Freedom From Fibroids
For 2 years, Mocha Anderson planned her entire life around the cantaloupe-sized fibroid growing in her uterus.
"Fibroids can take over, and mine took over," says Anderson, 49. "Now I'm free, and if I'd known, I'd have had them removed long ago!"
Fibroids are hard, compact, noncancerous tumors that can grow into the wall of the uterus. They can be as small as a pea or as large as a melon. For Anderson, they interfered constantly.
She lists the ways. Intimacy? Not with the bleeding, pain and belly bulge. Vacations? She was hesitant to schedule one because she never knew when the pain and bleeding might be especially bad. Cute pastel sundresses? Forget it.
"Every single time I wore white—guaranteed—somebody's tapping me on the shoulder to tell me I've bled through my clothes," she says. "Every. Single. Time."
A problem that grew too big to ignore
Fibroids are common. As many as 80% of women will have a fibroid by age 50. African-American women have an even higher chance of developing fibroids. Pain, heavy bleeding, bloating, increased urination, fertility problems and pain during sex are among the problems they can cause.
"They account for up to $9 billion in annual healthcare costs," says Kelly Wright, MD, a surgeon at the Cedars-Sinai Minimally Invasive Gynecologic Surgery Center. "They're a huge problem."
These tumors sometimes will shrink during menopause, or not cause symptoms.
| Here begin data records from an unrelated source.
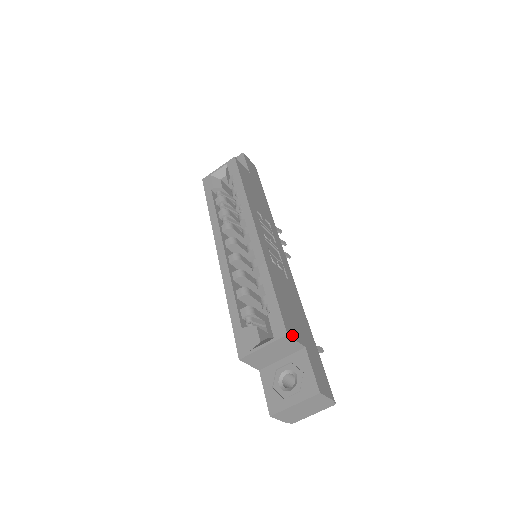
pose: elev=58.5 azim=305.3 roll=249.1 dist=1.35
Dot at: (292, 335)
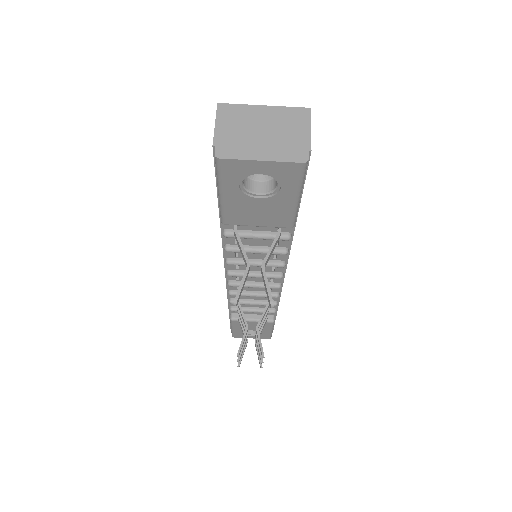
Dot at: occluded
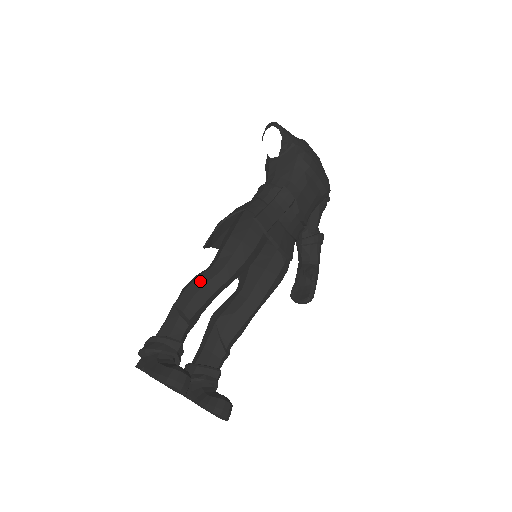
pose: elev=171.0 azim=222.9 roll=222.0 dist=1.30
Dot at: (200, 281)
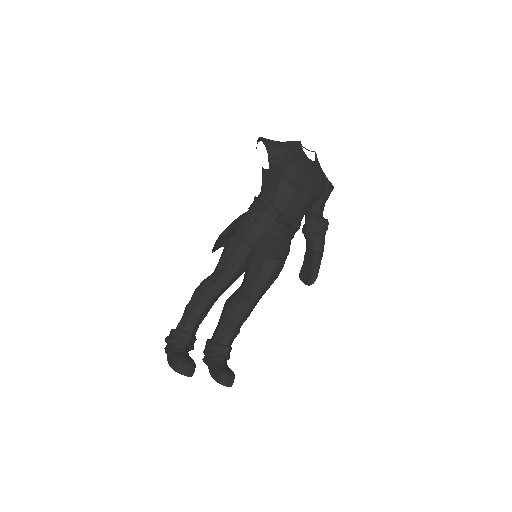
Dot at: (204, 288)
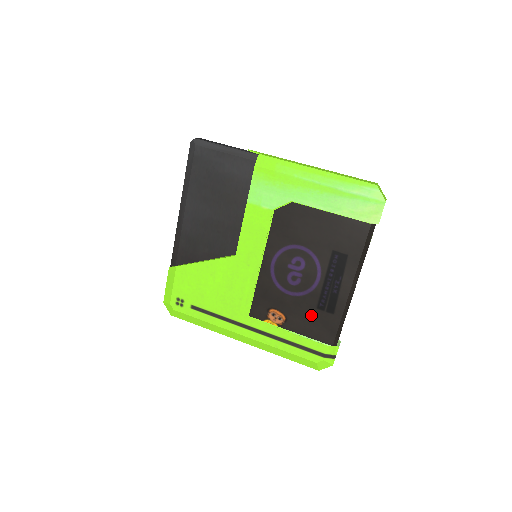
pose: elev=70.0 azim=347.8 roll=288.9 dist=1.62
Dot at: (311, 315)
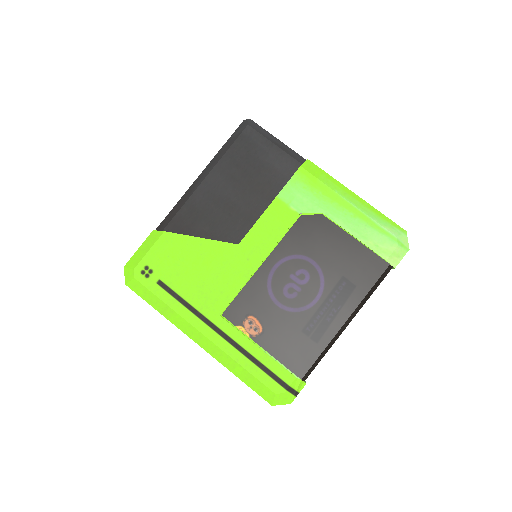
Dot at: (292, 337)
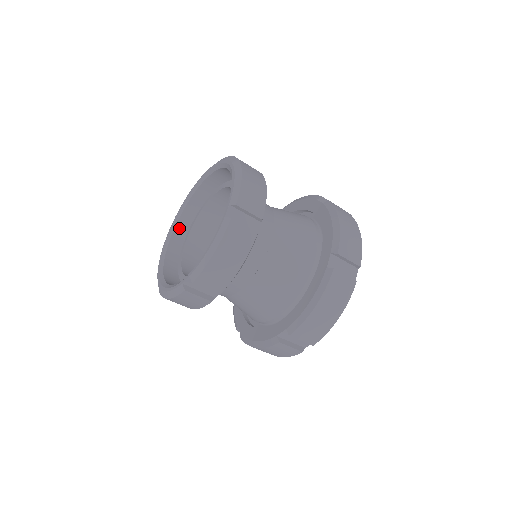
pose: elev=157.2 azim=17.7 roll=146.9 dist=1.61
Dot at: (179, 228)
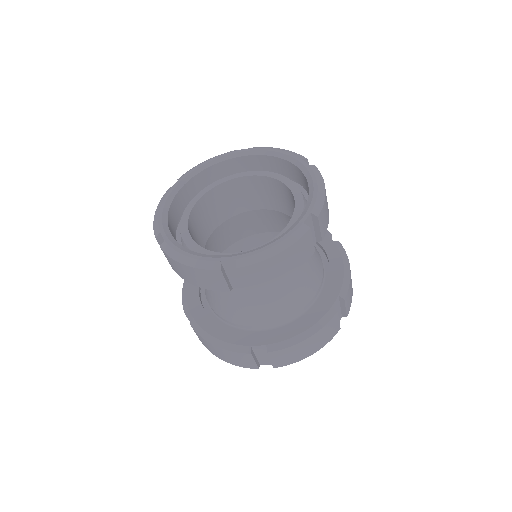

Women may choose to "watch and wait" before considering surgery. But for women with severe symptoms or fertility problems, surgery may be the best option.
Anderson had put off considering surgery, hoping she'd be lucky and her fibroids would shrink as menopause approached. That's wasn't the case. Anderson's fibroid grew large enough that several times she was congratulated on being pregnant. Her clothes were tight, and the bleeding became more frequent and more severe. She decided she needed to talk to a doctor about surgery.
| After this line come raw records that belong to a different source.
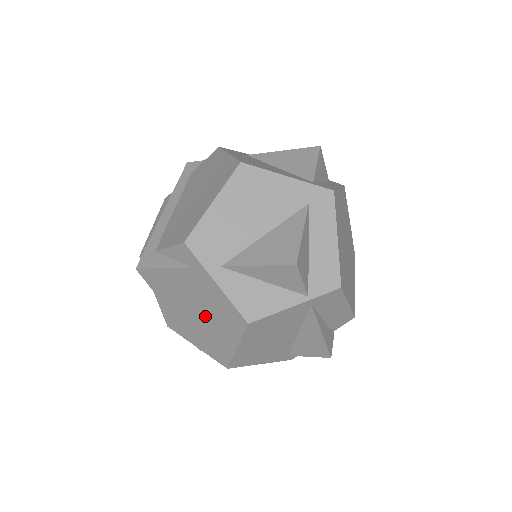
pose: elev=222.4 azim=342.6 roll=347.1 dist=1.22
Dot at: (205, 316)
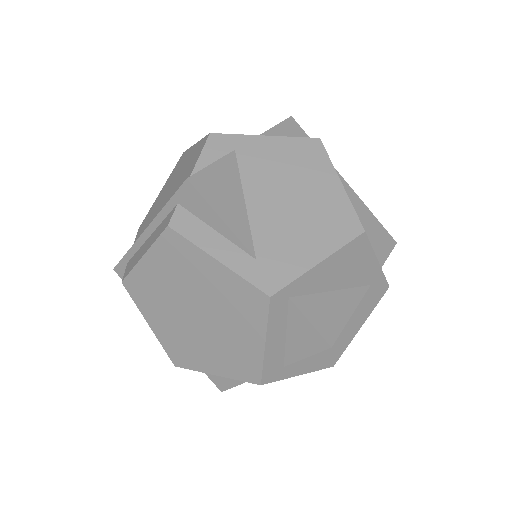
Dot at: (289, 192)
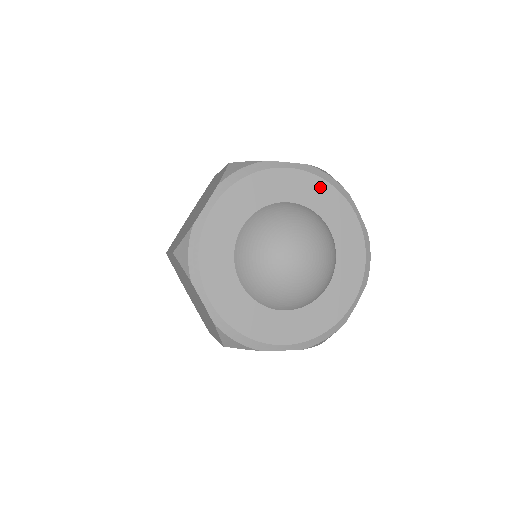
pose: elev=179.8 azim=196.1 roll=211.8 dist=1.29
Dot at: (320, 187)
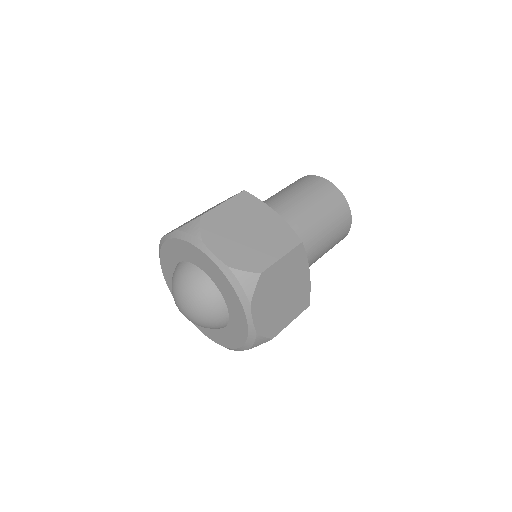
Dot at: (227, 285)
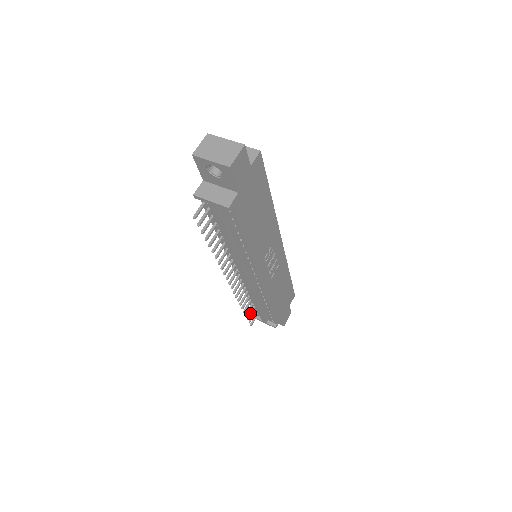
Anderson is no stranger to operating rooms. She's worked in them at Cedars-Sinai for 28 years as a surgical technician, preparing the OR for surgeries by making sure the tools were all there and everything was sterile. Being a patient herself, however, was new.
She told her doctor she wanted a minimally invasive hysterectomy, which would remove her uterus through several small incisions. Her doctor told her that her fibroids were too big, and she'd have to consider a traditional surgery that would leave a large scar across her stomach.
Seeking a second opinion
The news devastated her. She shared her disappointment with her co-workers, including a few surgeons, and was pointed toward Wright. Wright was confident after her appointment with Anderson that the surgery could be completed with small incisions.
"She just told me, 'Mocha, I've got you. I can do this,'" Anderson says.
Not every woman is a candidate for the minimally invasive approach, such as women who have certain types of cancer or are at high risk of cancer.
"Otherwise, it's a misconception that large fibroids can't be removed in a laparoscopic fashion, but many physicians don't feel comfortable taking out a large uterus this way," Wright says.
It's one reason she and her colleague Matthew T. Siedhoff, MD, started a fellowship to train other surgeons to do these surgeries safely and effectively.
In addition to less scarring, which was especially important to Anderson, minimally invasive surgeries often mean shorter recovery times. When Anderson woke up, she was expecting to head to a hospital room. Instead, she was allowed to go home the same day.
The word Anderson uses again and again when she talks about her life without fibroids is "free." Free to make plans. Free from pain and worry about the bleeding.